Weight-wise, things have been most curious. I think I largely stuck to "No PUFAs, no sulphites, lots of salt", but apart from that I haven't been paying much attention. I've even been forgetting to take my morning weight and temperature measurements, a fault unforgiveable in a pretend scientist. What measurements I have made have been rather noisy. Alcohol seems to put my waking body temperature through the roof and my weight has been bouncing around madly.
And yet, I think I detect a continuing downward trend.
This morning, Saturday 29th July, my weight was 94kg dead.

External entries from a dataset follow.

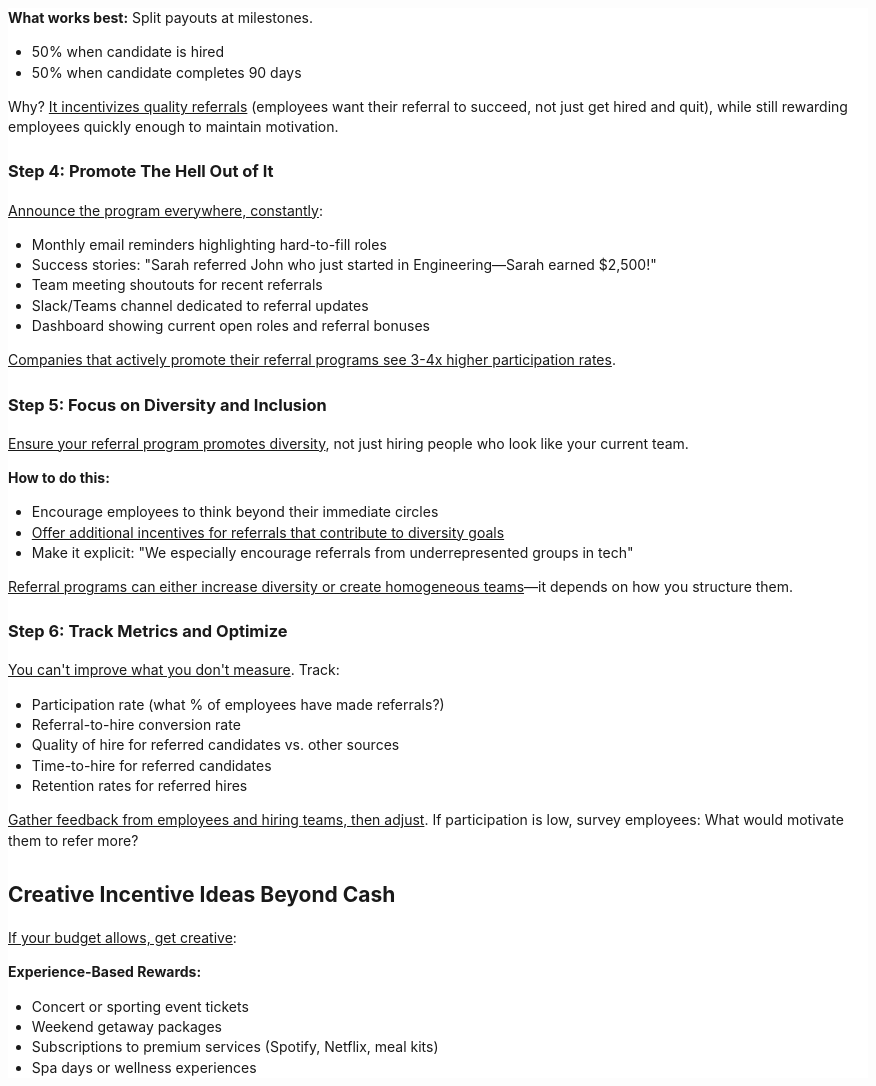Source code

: **What works best:** Split payouts at milestones.
- 50% when candidate is hired
- 50% when candidate completes 90 days

Why? [It incentivizes quality referrals](https://www.joveo.com/employee-referral-programs-ultimate-guide/) (employees want their referral to succeed, not just get hired and quit), while still rewarding employees quickly enough to maintain motivation.

### Step 4: Promote The Hell Out of It
[Announce the program everywhere, constantly](https://www.indeed.com/hire/c/info/5-ways-to-create-an-effective-employee-referral-program):

- Monthly email reminders highlighting hard-to-fill roles
- Success stories: "Sarah referred John who just started in Engineering—Sarah earned $2,500!"
- Team meeting shoutouts for recent referrals
- Slack/Teams channel dedicated to referral updates
- Dashboard showing current open roles and referral bonuses

[Companies that actively promote their referral programs see 3-4x higher participation rates](https://www.achievers.com/blog/employee-referral-program/).

### Step 5: Focus on Diversity and Inclusion
[Ensure your referral program promotes diversity](https://www.indeed.com/hire/c/info/5-ways-to-create-an-effective-employee-referral-program), not just hiring people who look like your current team.

**How to do this:**
- Encourage employees to think beyond their immediate circles
- [Offer additional incentives for referrals that contribute to diversity goals](https://www.joveo.com/employee-referral-programs-ultimate-guide/)
- Make it explicit: "We especially encourage referrals from underrepresented groups in tech"

[Referral programs can either increase diversity or create homogeneous teams](https://www.deel.com/blog/how-top-companies-run-their-employee-referral-program/)—it depends on how you structure them.

### Step 6: Track Metrics and Optimize
[You can't improve what you don't measure](https://www.achievers.com/blog/employee-referral-program/). Track:

- Participation rate (what % of employees have made referrals?)
- Referral-to-hire conversion rate
- Quality of hire for referred candidates vs. other sources
- Time-to-hire for referred candidates
- Retention rates for referred hires

[Gather feedback from employees and hiring teams, then adjust](https://www.indeed.com/hire/c/info/5-ways-to-create-an-effective-employee-referral-program). If participation is low, survey employees: What would motivate them to refer more?

## Creative Incentive Ideas Beyond Cash

[If your budget allows, get creative](https://erinapp.com/blog/10-innovative-employee-referral-program-ideas-to-boost-recruitment-in-2025/):

**Experience-Based Rewards:**
- Concert or sporting event tickets
- Weekend getaway packages
- Subscriptions to premium services (Spotify, Netflix, meal kits)
- Spa days or wellness experiences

That's slightly lower than the lowest measurement I made in Wicken Fen, when I was not carrying any glycogen reserve. I'm pretty sure that I'm currently well supplied with glycogen and associated water-weight, and that seems to be about a kilo to a kilo-and-a-half's worth, pulling a number out of the air from the rapid weight loss seen at the start of both bouts of ex150ish.
That means that I must have lost something like a kilo and a half of actual body weight this month, whilst doing absolutely nothing to cause that, and eating roughly the same things that I've been eating since Christmas, which caused the fastest weight gain of my life.
I am worried. Lots of things can cause weight loss, and very few of them are good.
Soon I will get the energy necessary to face the NHS's appalling appointment-booking procedure. Soon.
I wish there was someone medically knowledgeable I could just ring up and pay for their time.
Yea, looks like a downward trend indeed.